◆ **TASK PROMPT**
The entries are given below. Output each one unchanged.

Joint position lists

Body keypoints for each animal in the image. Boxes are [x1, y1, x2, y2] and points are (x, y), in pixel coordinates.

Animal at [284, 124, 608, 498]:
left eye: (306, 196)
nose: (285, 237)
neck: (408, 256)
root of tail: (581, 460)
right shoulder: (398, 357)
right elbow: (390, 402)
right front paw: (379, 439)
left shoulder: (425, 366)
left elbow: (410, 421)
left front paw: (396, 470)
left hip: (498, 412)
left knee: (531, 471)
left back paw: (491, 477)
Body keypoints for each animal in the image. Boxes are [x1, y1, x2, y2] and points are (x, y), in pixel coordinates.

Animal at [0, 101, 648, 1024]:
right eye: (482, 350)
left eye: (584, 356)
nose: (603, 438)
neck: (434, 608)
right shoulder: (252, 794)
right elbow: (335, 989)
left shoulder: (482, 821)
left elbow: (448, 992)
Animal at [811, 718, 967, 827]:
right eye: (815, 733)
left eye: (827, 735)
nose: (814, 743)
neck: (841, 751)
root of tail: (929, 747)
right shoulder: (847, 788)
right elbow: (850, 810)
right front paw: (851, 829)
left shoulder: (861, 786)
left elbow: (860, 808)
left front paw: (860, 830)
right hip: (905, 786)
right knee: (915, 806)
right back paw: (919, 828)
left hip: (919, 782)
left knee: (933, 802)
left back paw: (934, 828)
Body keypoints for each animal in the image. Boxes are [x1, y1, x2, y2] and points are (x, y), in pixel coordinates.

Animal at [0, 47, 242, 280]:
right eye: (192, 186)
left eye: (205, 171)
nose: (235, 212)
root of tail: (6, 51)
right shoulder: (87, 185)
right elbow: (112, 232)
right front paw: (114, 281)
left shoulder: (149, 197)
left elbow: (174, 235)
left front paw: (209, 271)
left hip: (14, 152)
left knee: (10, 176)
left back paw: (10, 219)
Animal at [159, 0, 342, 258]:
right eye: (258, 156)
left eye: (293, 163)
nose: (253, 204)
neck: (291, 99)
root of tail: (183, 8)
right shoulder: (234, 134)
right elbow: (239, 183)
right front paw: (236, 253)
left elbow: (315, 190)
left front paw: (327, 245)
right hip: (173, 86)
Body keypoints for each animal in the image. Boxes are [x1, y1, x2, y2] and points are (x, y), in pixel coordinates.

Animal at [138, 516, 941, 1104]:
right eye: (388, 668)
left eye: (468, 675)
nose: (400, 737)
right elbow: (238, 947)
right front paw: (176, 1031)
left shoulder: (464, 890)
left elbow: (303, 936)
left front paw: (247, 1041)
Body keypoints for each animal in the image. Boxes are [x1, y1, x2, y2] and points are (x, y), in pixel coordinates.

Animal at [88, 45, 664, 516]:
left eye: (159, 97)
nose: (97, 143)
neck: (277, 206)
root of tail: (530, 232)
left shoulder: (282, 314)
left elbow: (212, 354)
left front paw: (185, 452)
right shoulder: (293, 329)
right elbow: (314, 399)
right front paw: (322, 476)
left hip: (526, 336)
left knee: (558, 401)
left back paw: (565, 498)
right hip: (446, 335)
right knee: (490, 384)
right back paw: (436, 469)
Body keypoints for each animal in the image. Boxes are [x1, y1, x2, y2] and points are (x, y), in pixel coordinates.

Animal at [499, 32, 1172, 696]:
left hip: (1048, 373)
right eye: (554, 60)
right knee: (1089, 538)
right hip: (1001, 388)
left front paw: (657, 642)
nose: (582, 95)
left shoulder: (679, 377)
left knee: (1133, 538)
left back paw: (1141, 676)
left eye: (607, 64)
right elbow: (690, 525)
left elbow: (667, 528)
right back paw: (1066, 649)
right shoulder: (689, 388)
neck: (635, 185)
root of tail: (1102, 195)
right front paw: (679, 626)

◆ **EXERCISE OUTPUT**
Body keypoints for each animal in the image. Boxes are [x1, y1, x2, y2] and points are (x, y), in pixel coordinates.

Animal at [284, 124, 608, 498]:
left eye: (306, 196)
nose: (285, 237)
neck: (408, 256)
root of tail: (581, 460)
right shoulder: (398, 357)
right elbow: (390, 402)
right front paw: (379, 439)
left shoulder: (425, 366)
left elbow: (410, 421)
left front paw: (396, 470)
left hip: (498, 412)
left knee: (531, 471)
left back paw: (491, 477)
Body keypoints for each animal in the image. Boxes are [x1, y1, x2, y2] and points are (x, y), in pixel coordinates.

Animal at [0, 101, 648, 1024]:
right eye: (482, 350)
left eye: (584, 356)
nose: (603, 438)
neck: (434, 608)
right shoulder: (252, 794)
right elbow: (335, 989)
left shoulder: (482, 821)
left elbow: (448, 992)
Animal at [811, 718, 967, 827]:
right eye: (815, 733)
left eye: (827, 735)
nose: (814, 743)
neck: (841, 751)
root of tail: (929, 747)
right shoulder: (847, 788)
right elbow: (850, 810)
right front paw: (851, 829)
left shoulder: (861, 786)
left elbow: (860, 808)
left front paw: (860, 830)
right hip: (905, 786)
right knee: (915, 806)
right back paw: (919, 828)
left hip: (919, 782)
left knee: (933, 802)
left back paw: (934, 828)
Body keypoints for each animal in the image. Boxes are [x1, y1, x2, y2] and points are (x, y), in pixel coordinates.

Animal at [0, 47, 242, 280]:
right eye: (192, 186)
left eye: (205, 171)
nose: (235, 212)
root of tail: (6, 51)
right shoulder: (87, 185)
right elbow: (112, 232)
right front paw: (114, 281)
left shoulder: (149, 197)
left elbow: (174, 235)
left front paw: (209, 271)
left hip: (14, 152)
left knee: (10, 176)
left back paw: (10, 219)
Animal at [159, 0, 342, 258]:
right eye: (258, 156)
left eye: (293, 163)
nose: (253, 204)
neck: (291, 99)
root of tail: (183, 8)
right shoulder: (234, 134)
right elbow: (239, 183)
right front paw: (236, 253)
left elbow: (315, 190)
left front paw: (327, 245)
right hip: (173, 86)
Body keypoints for each animal in the image. Boxes are [x1, y1, x2, y2] and points are (x, y), in pixel coordinates.

Animal at [138, 516, 941, 1104]:
right eye: (388, 668)
left eye: (468, 675)
nose: (400, 737)
right elbow: (238, 947)
right front paw: (176, 1031)
left shoulder: (464, 890)
left elbow: (303, 936)
left front paw: (247, 1041)
Body keypoints for each animal in the image. Boxes are [x1, y1, x2, y2] and points are (x, y), in pixel coordinates.

Animal at [88, 45, 664, 516]:
left eye: (159, 97)
nose: (97, 143)
neck: (277, 206)
root of tail: (530, 232)
left shoulder: (282, 314)
left elbow: (212, 354)
left front paw: (185, 452)
right shoulder: (293, 329)
right elbow: (314, 399)
right front paw: (322, 476)
left hip: (526, 336)
left knee: (558, 401)
left back paw: (565, 498)
right hip: (446, 335)
right knee: (490, 384)
right back paw: (436, 469)
Body keypoints for each animal in the image. Boxes are [x1, y1, x2, y2] and points are (x, y), in pixel coordinates.

Animal at [499, 32, 1172, 696]:
left hip: (1048, 373)
right eye: (554, 60)
right knee: (1089, 538)
right hip: (1001, 388)
left front paw: (657, 642)
nose: (582, 95)
left shoulder: (679, 377)
left knee: (1133, 538)
left back paw: (1141, 676)
left eye: (607, 64)
right elbow: (690, 525)
left elbow: (667, 528)
right back paw: (1066, 649)
right shoulder: (689, 388)
neck: (635, 185)
root of tail: (1102, 195)
right front paw: (679, 626)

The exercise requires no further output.